- [AUFGABE]: Kannst du alle folgenden Zeilen unverändert ausgeben und dabei die Bilder weglassen?
---------- DATENSÄTZE
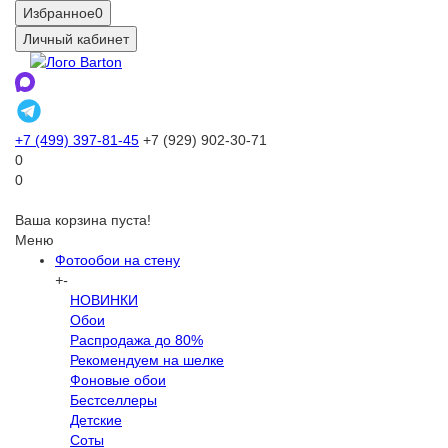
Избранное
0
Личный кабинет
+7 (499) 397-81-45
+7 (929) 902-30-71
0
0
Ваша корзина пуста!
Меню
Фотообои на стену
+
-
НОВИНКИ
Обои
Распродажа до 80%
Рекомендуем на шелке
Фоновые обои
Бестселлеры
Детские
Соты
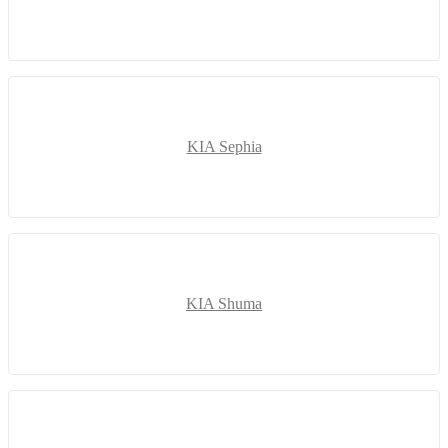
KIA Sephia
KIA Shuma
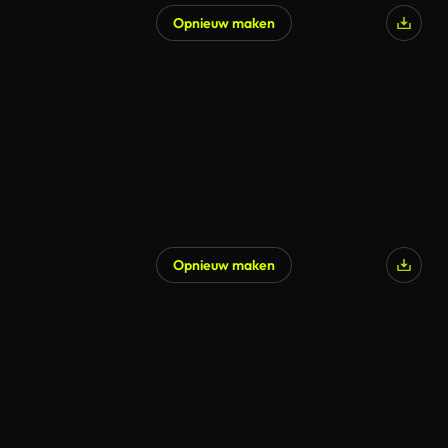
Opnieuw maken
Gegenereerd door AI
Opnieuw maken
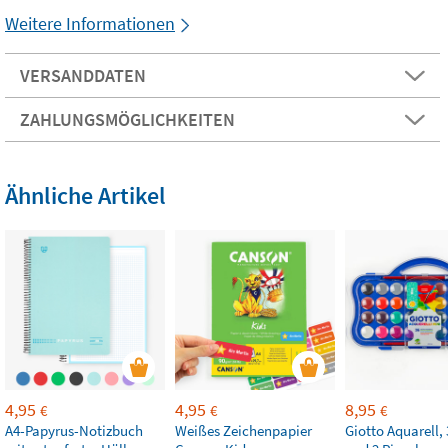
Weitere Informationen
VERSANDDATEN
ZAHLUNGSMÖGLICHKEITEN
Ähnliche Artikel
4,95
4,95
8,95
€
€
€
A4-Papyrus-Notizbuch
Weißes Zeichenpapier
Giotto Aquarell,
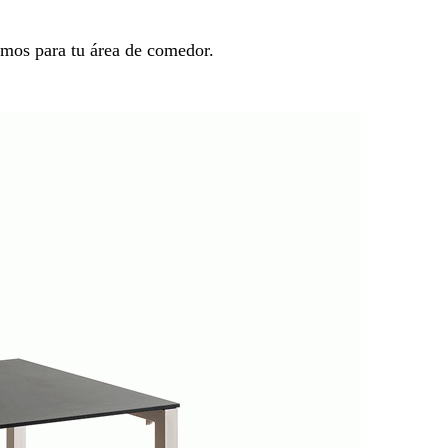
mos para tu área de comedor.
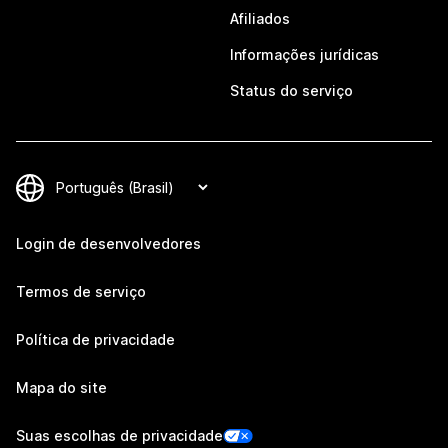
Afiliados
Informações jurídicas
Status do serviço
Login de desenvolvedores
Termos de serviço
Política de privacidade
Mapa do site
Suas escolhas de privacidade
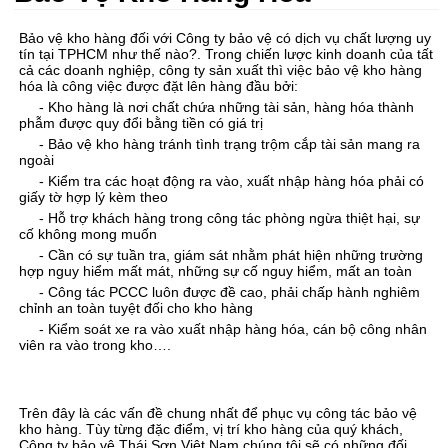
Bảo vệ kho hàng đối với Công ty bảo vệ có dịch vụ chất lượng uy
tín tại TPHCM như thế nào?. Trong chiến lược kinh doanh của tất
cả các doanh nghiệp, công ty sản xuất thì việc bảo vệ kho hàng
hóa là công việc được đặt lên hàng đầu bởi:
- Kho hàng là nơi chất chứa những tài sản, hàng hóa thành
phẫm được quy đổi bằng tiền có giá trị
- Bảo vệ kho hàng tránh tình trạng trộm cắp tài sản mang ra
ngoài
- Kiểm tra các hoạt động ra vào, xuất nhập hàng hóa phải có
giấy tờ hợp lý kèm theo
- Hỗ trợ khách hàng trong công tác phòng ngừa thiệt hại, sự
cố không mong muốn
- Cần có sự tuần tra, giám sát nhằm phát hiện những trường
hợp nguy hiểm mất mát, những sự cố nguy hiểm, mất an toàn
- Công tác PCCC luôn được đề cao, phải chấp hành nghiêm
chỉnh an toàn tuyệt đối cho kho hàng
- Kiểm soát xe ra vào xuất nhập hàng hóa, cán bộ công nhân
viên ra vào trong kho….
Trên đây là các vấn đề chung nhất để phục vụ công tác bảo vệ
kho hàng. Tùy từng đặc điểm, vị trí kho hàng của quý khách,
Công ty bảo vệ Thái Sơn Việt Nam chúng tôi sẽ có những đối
--------------------
- [ANTWORTBEREICH]:
Избранное
0
Личный кабинет
+7 (499) 397-81-45
+7 (929) 902-30-71
0
0
Ваша корзина пуста!
Меню
Фотообои на стену
+
-
НОВИНКИ
Обои
Распродажа до 80%
Рекомендуем на шелке
Фоновые обои
Бестселлеры
Детские
Соты
KIA Sephia
KIA Shuma
Opnieuw maken
Gegenereerd door AI
Opnieuw maken
Weitere Informationen
VERSANDDATEN
ZAHLUNGSMÖGLICHKEITEN
Ähnliche Artikel
4,95
4,95
8,95
€
€
€
A4-Papyrus-Notizbuch
Weißes Zeichenpapier
Giotto Aquarell,
mos para tu área de comedor.
Afiliados
Informações jurídicas
Status do serviço
Login de desenvolvedores
Termos de serviço
Política de privacidade
Mapa do site
Suas escolhas de privacidade
Bảo vệ kho hàng đối với Công ty bảo vệ có dịch vụ chất lượng uy
tín tại TPHCM như thế nào?. Trong chiến lược kinh doanh của tất
cả các doanh nghiệp, công ty sản xuất thì việc bảo vệ kho hàng
hóa là công việc được đặt lên hàng đầu bởi:
- Kho hàng là nơi chất chứa những tài sản, hàng hóa thành
phẫm được quy đổi bằng tiền có giá trị
- Bảo vệ kho hàng tránh tình trạng trộm cắp tài sản mang ra
ngoài
- Kiểm tra các hoạt động ra vào, xuất nhập hàng hóa phải có
giấy tờ hợp lý kèm theo
- Hỗ trợ khách hàng trong công tác phòng ngừa thiệt hại, sự
cố không mong muốn
- Cần có sự tuần tra, giám sát nhằm phát hiện những trường
hợp nguy hiểm mất mát, những sự cố nguy hiểm, mất an toàn
- Công tác PCCC luôn được đề cao, phải chấp hành nghiêm
chỉnh an toàn tuyệt đối cho kho hàng
- Kiểm soát xe ra vào xuất nhập hàng hóa, cán bộ công nhân
viên ra vào trong kho….
Trên đây là các vấn đề chung nhất để phục vụ công tác bảo vệ
kho hàng. Tùy từng đặc điểm, vị trí kho hàng của quý khách,
Công ty bảo vệ Thái Sơn Việt Nam chúng tôi sẽ có những đối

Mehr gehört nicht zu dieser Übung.